Left without an obvious next head of state, Poland took it upon itself to elect one. Thus began the First Republic of Poland which survived until the final partition of 1795. An apparent advance on one level, the Sejm cost Poland on others. In theory, the enfranchised nobility represented 10% of Poland's population, but in practice, a powerful few controlled them all. Those few solidified their power by weakening the king's, leaving the strength of the elected position dependent upon the individual that held it. If they didn't want a strong king, they didn't elect one.
The Republic also ensured that the feudal state survived, and it kept capitalism captive in the mostly German and Jewish dominated cities. Self-interested nobles failed to raise the taxes to support a standing army, and the advances achieved under the Jagiellonian dynasty quickly crumbled away. In the mid-17th century, Poland was invaded and pillaged by Sweden. The resulting war devastated the country and the people.
But for a brief time afterwards, Poland re-emerged under the reign of Jan III Sobieski, most noted for his decisive role in the Battle of Vienna. In 1683, the Ottoman Empire had advanced northward, eventually laying siege to Vienna. Considered unbeatable at the time, a Christian
Europe was given up for lost until Sobieski showed on the scene. Saving the Austrian Empire cost Sobieski on another front; the Prussians took advantage of the battle-wearied Poland, which barely resisted.
Also under the First Republic, Sejm members began to misuse one of their most serious privileges: the right of veto. Assuming that an elected body acted according to the wishes of the people, all decisions were to be unanimous. This meant that any member could veto an act of the Sejm, voiding it for good. The first time such a veto was used, in 1652, the dissenting deputy left and the session ended without final approval of any legislation. An idea with the best of intentions in practice led to the downfall and eventual loss of the country itself.

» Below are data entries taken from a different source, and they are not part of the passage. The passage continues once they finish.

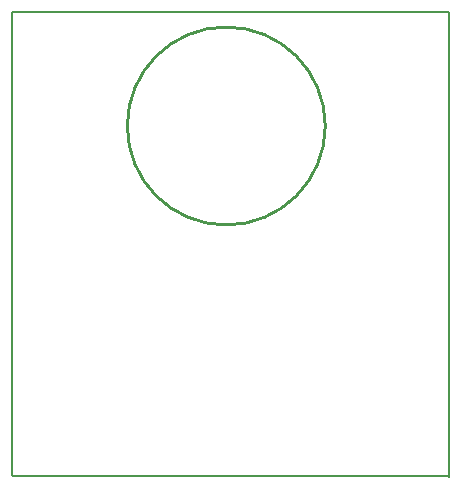
<source format=gko>
G04*
G04 #@! TF.GenerationSoftware,Altium Limited,Altium Designer,18.1.9 (240)*
G04*
G04 Layer_Color=16711935*
%FSLAX44Y44*%
%MOMM*%
G71*
G01*
G75*
%ADD10C,0.2540*%
%ADD25C,0.1270*%
D10*
X954691Y1039426D02*
G03*
X954691Y1039426I-83820J0D01*
G01*
D25*
X689234Y743602D02*
Y1136019D01*
Y743602D02*
X690050Y742786D01*
X1059661D01*
X1059864Y742583D01*
Y1135612D01*
X1059457Y1136019D02*
X1059864Y1135612D01*
X689234Y1136019D02*
X1059457D01*
M02*

</source>
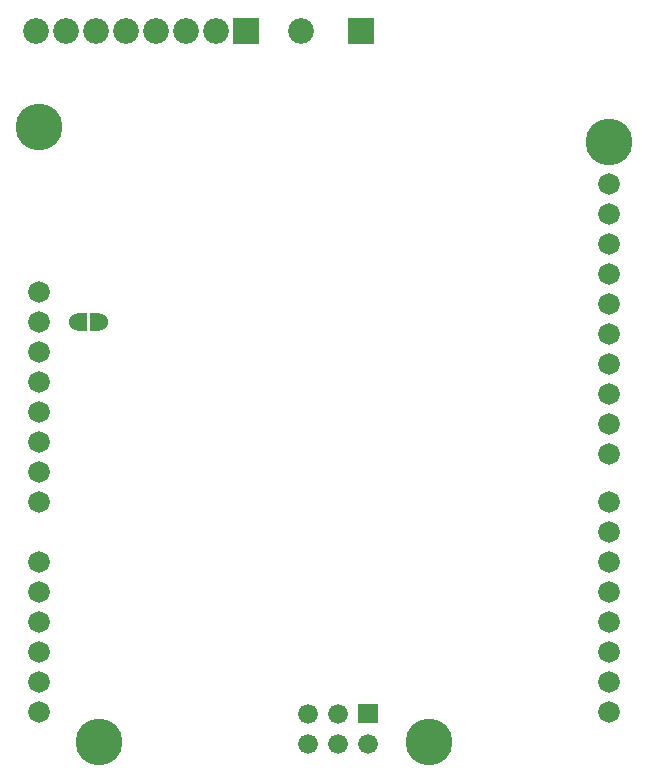
<source format=gbr>
G04 start of page 7 for group -4062 idx -4062 *
G04 Title: (unknown), soldermask *
G04 Creator: pcb 20140316 *
G04 CreationDate: Sun 31 Mar 2019 02:17:40 PM GMT UTC *
G04 For: railfan *
G04 Format: Gerber/RS-274X *
G04 PCB-Dimensions (mil): 2100.00 2700.00 *
G04 PCB-Coordinate-Origin: lower left *
%MOIN*%
%FSLAX25Y25*%
%LNBOTTOMMASK*%
%ADD72R,0.0300X0.0300*%
%ADD71C,0.0600*%
%ADD70C,0.0860*%
%ADD69C,0.0001*%
%ADD68C,0.0660*%
%ADD67C,0.1560*%
%ADD66C,0.0720*%
G54D66*X200000Y20000D03*
Y30000D03*
Y40000D03*
Y50000D03*
Y60000D03*
Y70000D03*
G54D67*X140000Y10000D03*
G54D68*X119803Y9449D03*
X109803D03*
X99803D03*
G54D69*G36*
X116503Y22749D02*Y16149D01*
X123103D01*
Y22749D01*
X116503D01*
G37*
G54D68*X109803Y19449D03*
X99803D03*
G54D66*X10000Y130000D03*
Y120000D03*
Y110000D03*
Y100000D03*
Y90000D03*
Y70000D03*
Y60000D03*
Y50000D03*
Y40000D03*
Y30000D03*
Y20000D03*
G54D67*X30000Y10000D03*
G54D66*X200000Y80000D03*
Y90000D03*
Y106000D03*
Y116000D03*
Y126000D03*
Y136000D03*
Y146000D03*
Y156000D03*
Y166000D03*
Y176000D03*
Y186000D03*
Y196000D03*
G54D67*Y210000D03*
G54D66*X10000Y160000D03*
Y150000D03*
Y140000D03*
G54D67*Y215000D03*
G54D70*X59000Y247000D03*
X49000D03*
X39000D03*
X29000D03*
X19000D03*
X9000D03*
G54D69*G36*
X113200Y251300D02*Y242700D01*
X121800D01*
Y251300D01*
X113200D01*
G37*
G36*
X74700D02*Y242700D01*
X83300D01*
Y251300D01*
X74700D01*
G37*
G54D70*X69000Y247000D03*
X97500D03*
G54D71*X29900Y150000D03*
G54D72*X28400Y151500D02*Y148500D01*
G54D71*X23100Y150000D03*
G54D72*X24600Y151500D02*Y148500D01*
M02*

</source>
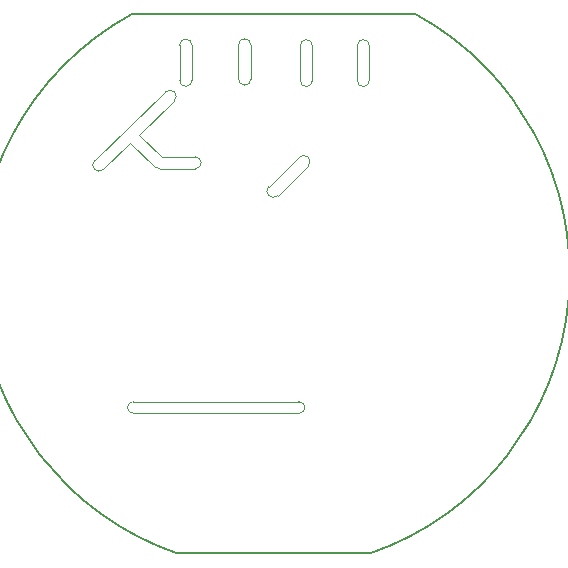
<source format=gm1>
G04 #@! TF.GenerationSoftware,KiCad,Pcbnew,8.0.8*
G04 #@! TF.CreationDate,2025-02-21T01:15:50+03:00*
G04 #@! TF.ProjectId,SMHome_2RelayBoardRound_ESP1M_v7,534d486f-6d65-45f3-9252-656c6179426f,12*
G04 #@! TF.SameCoordinates,Original*
G04 #@! TF.FileFunction,Profile,NP*
%FSLAX46Y46*%
G04 Gerber Fmt 4.6, Leading zero omitted, Abs format (unit mm)*
G04 Created by KiCad (PCBNEW 8.0.8) date 2025-02-21 01:15:50*
%MOMM*%
%LPD*%
G01*
G04 APERTURE LIST*
G04 #@! TA.AperFunction,Profile*
%ADD10C,0.100000*%
G04 #@! TD*
G04 #@! TA.AperFunction,Profile*
%ADD11C,0.150000*%
G04 #@! TD*
G04 #@! TA.AperFunction,Profile*
%ADD12C,0.200000*%
G04 #@! TD*
G04 #@! TA.AperFunction,Profile*
%ADD13C,0.120000*%
G04 #@! TD*
G04 APERTURE END LIST*
D10*
X141757400Y-95067500D02*
G75*
G02*
X141761357Y-96092917I4200J-512700D01*
G01*
X150571200Y-95123000D02*
X147980400Y-97612200D01*
X137007600Y-93243400D02*
X138938000Y-95072200D01*
X156517521Y-88620600D02*
G75*
G02*
X155492062Y-88624557I-512721J-4200D01*
G01*
D11*
X160477200Y-83032600D02*
G75*
G02*
X156591000Y-128650999I-12032740J-21949670D01*
G01*
D10*
X136245600Y-93954600D02*
X138328400Y-95935800D01*
X151333200Y-95885000D02*
X148742400Y-98374200D01*
X133984770Y-96151720D02*
G75*
G02*
X133251180Y-95387926I-359170J389220D01*
G01*
X141503400Y-88599157D02*
X141503400Y-85644843D01*
X140444600Y-85623486D02*
G75*
G02*
X141503425Y-85644843I529200J-21214D01*
G01*
X155492121Y-85670243D02*
G75*
G02*
X156517521Y-85670243I512700J0D01*
G01*
X150567237Y-95125964D02*
G75*
G02*
X151333227Y-95885028I386063J-376436D01*
G01*
X146488680Y-88497522D02*
X146488680Y-85623400D01*
X146488680Y-88497522D02*
G75*
G02*
X145429946Y-88476168I-529580J122D01*
G01*
X140004800Y-90347800D02*
X137007600Y-93243400D01*
X150663400Y-85674200D02*
G75*
G02*
X151688800Y-85674200I512700J0D01*
G01*
X150663400Y-88628514D02*
X150663400Y-85674200D01*
X140444600Y-88577800D02*
X140444600Y-85623486D01*
X151688800Y-88624557D02*
X151688800Y-85674200D01*
X141761357Y-96092900D02*
X138807043Y-96088200D01*
X141503400Y-88599157D02*
G75*
G02*
X140444628Y-88577801I-529600J57D01*
G01*
X148742400Y-98374200D02*
G75*
G02*
X147980461Y-97610469I-366100J396700D01*
G01*
X141757400Y-95067500D02*
X138938000Y-95076900D01*
X155492121Y-88624557D02*
X155492121Y-85670243D01*
D11*
X140233400Y-128651000D02*
G75*
G02*
X136347197Y-83032595I8176210J23671260D01*
G01*
D10*
X139247393Y-89585800D02*
G75*
G02*
X140004866Y-90347869I384707J-375100D01*
G01*
X151688800Y-88624557D02*
G75*
G02*
X150663383Y-88628514I-512700J-4243D01*
G01*
X156517521Y-88620600D02*
X156517521Y-85670243D01*
X139242800Y-89585800D02*
X133251187Y-95387933D01*
D12*
X156591000Y-128651000D02*
X140233400Y-128651000D01*
D10*
X136245600Y-93954600D02*
X133984770Y-96151720D01*
X145429880Y-85602043D02*
G75*
G02*
X146488743Y-85623400I529220J-21157D01*
G01*
X138797566Y-96088200D02*
G75*
G02*
X138328410Y-95935784I46434J941200D01*
G01*
X145429880Y-88476165D02*
X145429880Y-85602043D01*
D11*
X136347200Y-83032600D02*
X160477200Y-83032600D01*
D13*
X150543600Y-115806600D02*
X136543600Y-115806600D01*
X150543600Y-116806600D02*
X136543600Y-116806600D01*
X136543600Y-116806600D02*
G75*
G02*
X136543600Y-115806600I0J500000D01*
G01*
X150543600Y-115806600D02*
G75*
G02*
X150543600Y-116806600I0J-500000D01*
G01*
M02*

</source>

With Sejm business at the mercy of any self-interested member, the resulting fragmented power base left an opening for the land-hungry empires of Prussia-Germany, Austria-Hungary, and Russia.
Each in their own time began to chip away at the unity of Poland, buying a vote here and there, and eventually bought enough to bring governance to a standstill. By the time Poles woke up, it was a bit too late. The first partition of Poland took place in 1772 when Russia realized it would be easier to cede land to Austria and Prussia than fight for it. The shock did Poland some good, and in the next twenty years a mini-Renaissance briefly revived the country and culminated in the first Constitution in Europe in 1791.
But the neighboring powers were not satisfied with their initial land grabs, so in 1793 and 1795 they finished what they started and Poland as a political and geographic entity ceased to exist. It was not to emerge again until the end of World War I.